**PROBLEM**
Retype every line of text in the data below word for word, leaving the pictures out of your answer.

**RECORDS**

↓

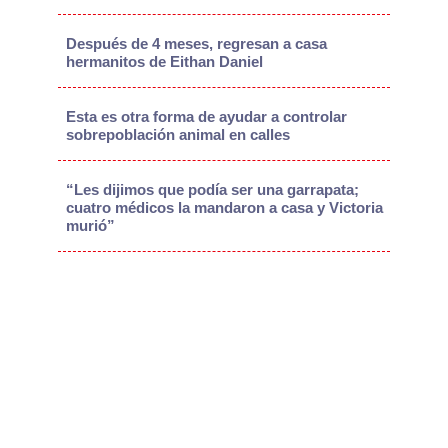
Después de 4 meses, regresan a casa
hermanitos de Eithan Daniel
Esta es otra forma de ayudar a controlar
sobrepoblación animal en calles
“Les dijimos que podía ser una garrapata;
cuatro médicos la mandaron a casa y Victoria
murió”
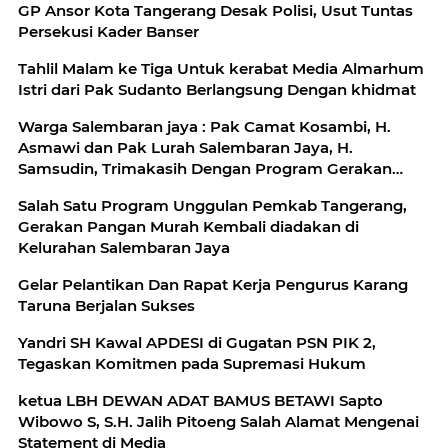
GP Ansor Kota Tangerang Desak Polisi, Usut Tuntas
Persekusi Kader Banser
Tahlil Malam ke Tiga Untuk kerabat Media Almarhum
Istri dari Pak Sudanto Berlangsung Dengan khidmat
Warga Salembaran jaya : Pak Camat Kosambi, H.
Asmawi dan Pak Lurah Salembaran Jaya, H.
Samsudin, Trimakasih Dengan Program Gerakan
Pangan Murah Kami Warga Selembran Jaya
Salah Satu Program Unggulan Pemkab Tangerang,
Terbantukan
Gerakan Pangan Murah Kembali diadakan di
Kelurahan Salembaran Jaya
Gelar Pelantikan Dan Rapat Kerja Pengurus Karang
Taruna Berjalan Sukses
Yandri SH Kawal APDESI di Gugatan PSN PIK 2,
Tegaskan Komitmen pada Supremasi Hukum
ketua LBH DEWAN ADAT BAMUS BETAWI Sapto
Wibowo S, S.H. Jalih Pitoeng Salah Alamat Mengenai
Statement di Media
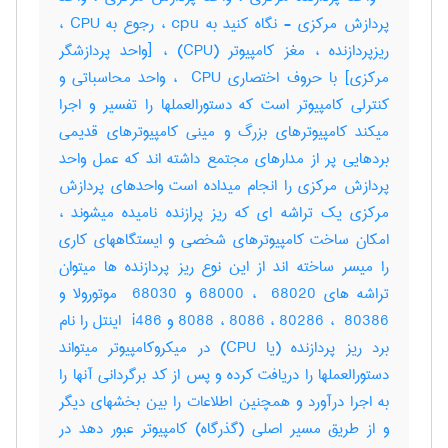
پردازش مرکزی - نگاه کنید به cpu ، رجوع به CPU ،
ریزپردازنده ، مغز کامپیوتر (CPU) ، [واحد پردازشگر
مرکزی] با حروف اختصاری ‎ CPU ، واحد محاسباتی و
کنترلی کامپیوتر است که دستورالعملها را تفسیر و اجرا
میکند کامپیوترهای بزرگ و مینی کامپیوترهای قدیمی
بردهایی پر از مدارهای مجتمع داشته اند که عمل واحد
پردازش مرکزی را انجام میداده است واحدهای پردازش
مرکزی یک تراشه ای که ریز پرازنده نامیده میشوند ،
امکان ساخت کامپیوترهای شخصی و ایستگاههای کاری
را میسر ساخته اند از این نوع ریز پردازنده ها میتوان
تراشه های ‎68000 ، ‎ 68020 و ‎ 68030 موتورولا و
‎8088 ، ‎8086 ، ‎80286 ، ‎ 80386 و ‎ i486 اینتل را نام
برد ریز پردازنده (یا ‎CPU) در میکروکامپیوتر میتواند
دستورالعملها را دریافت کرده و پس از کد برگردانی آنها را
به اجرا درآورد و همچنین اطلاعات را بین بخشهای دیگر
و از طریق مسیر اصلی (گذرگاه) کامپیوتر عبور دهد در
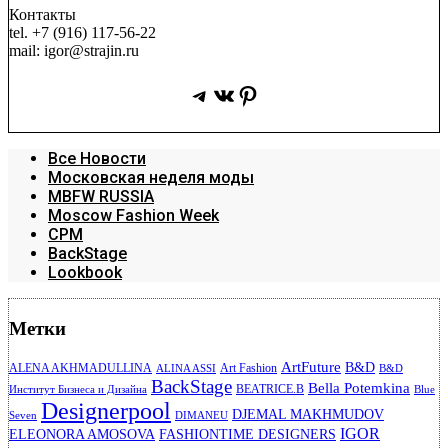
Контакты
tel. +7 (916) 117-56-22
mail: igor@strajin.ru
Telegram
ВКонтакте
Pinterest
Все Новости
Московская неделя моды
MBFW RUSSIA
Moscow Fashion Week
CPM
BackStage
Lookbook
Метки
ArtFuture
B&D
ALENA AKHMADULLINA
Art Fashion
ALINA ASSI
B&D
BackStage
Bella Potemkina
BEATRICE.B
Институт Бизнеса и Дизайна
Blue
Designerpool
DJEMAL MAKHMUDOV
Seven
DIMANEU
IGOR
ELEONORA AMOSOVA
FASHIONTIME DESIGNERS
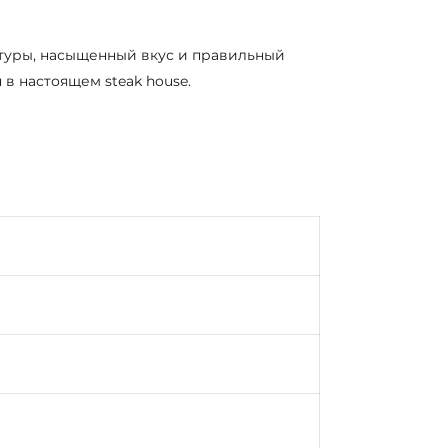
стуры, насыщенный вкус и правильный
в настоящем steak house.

↑

**REPLY TO THE TASK**
Después de 4 meses, regresan a casa
hermanitos de Eithan Daniel
Esta es otra forma de ayudar a controlar
sobrepoblación animal en calles
“Les dijimos que podía ser una garrapata;
cuatro médicos la mandaron a casa y Victoria
murió”
GP Ansor Kota Tangerang Desak Polisi, Usut Tuntas
Persekusi Kader Banser
Tahlil Malam ke Tiga Untuk kerabat Media Almarhum
Istri dari Pak Sudanto Berlangsung Dengan khidmat
Warga Salembaran jaya : Pak Camat Kosambi, H.
Asmawi dan Pak Lurah Salembaran Jaya, H.
Samsudin, Trimakasih Dengan Program Gerakan
Pangan Murah Kami Warga Selembran Jaya
Salah Satu Program Unggulan Pemkab Tangerang,
Terbantukan
Gerakan Pangan Murah Kembali diadakan di
Kelurahan Salembaran Jaya
Gelar Pelantikan Dan Rapat Kerja Pengurus Karang
Taruna Berjalan Sukses
Yandri SH Kawal APDESI di Gugatan PSN PIK 2,
Tegaskan Komitmen pada Supremasi Hukum
ketua LBH DEWAN ADAT BAMUS BETAWI Sapto
Wibowo S, S.H. Jalih Pitoeng Salah Alamat Mengenai
Statement di Media
پردازش مرکزی - نگاه کنید به cpu ، رجوع به CPU ،
ریزپردازنده ، مغز کامپیوتر (CPU) ، [واحد پردازشگر
مرکزی] با حروف اختصاری ‎ CPU ، واحد محاسباتی و
کنترلی کامپیوتر است که دستورالعملها را تفسیر و اجرا
میکند کامپیوترهای بزرگ و مینی کامپیوترهای قدیمی
بردهایی پر از مدارهای مجتمع داشته اند که عمل واحد
پردازش مرکزی را انجام میداده است واحدهای پردازش
مرکزی یک تراشه ای که ریز پرازنده نامیده میشوند ،
امکان ساخت کامپیوترهای شخصی و ایستگاههای کاری
را میسر ساخته اند از این نوع ریز پردازنده ها میتوان
تراشه های ‎68000 ، ‎ 68020 و ‎ 68030 موتورولا و
‎8088 ، ‎8086 ، ‎80286 ، ‎ 80386 و ‎ i486 اینتل را نام
برد ریز پردازنده (یا ‎CPU) در میکروکامپیوتر میتواند
دستورالعملها را دریافت کرده و پس از کد برگردانی آنها را
به اجرا درآورد و همچنین اطلاعات را بین بخشهای دیگر
و از طریق مسیر اصلی (گذرگاه) کامپیوتر عبور دهد در
Контакты
tel. +7 (916) 117-56-22
mail: igor@strajin.ru
Telegram
ВКонтакте
Pinterest
Все Новости
Московская неделя моды
MBFW RUSSIA
Moscow Fashion Week
CPM
BackStage
Lookbook
Метки
ArtFuture
B&D
ALENA AKHMADULLINA
Art Fashion
ALINA ASSI
B&D
BackStage
Bella Potemkina
BEATRICE.B
Институт Бизнеса и Дизайна
Blue
Designerpool
DJEMAL MAKHMUDOV
Seven
DIMANEU
IGOR
ELEONORA AMOSOVA
FASHIONTIME DESIGNERS
стуры, насыщенный вкус и правильный
в настоящем steak house.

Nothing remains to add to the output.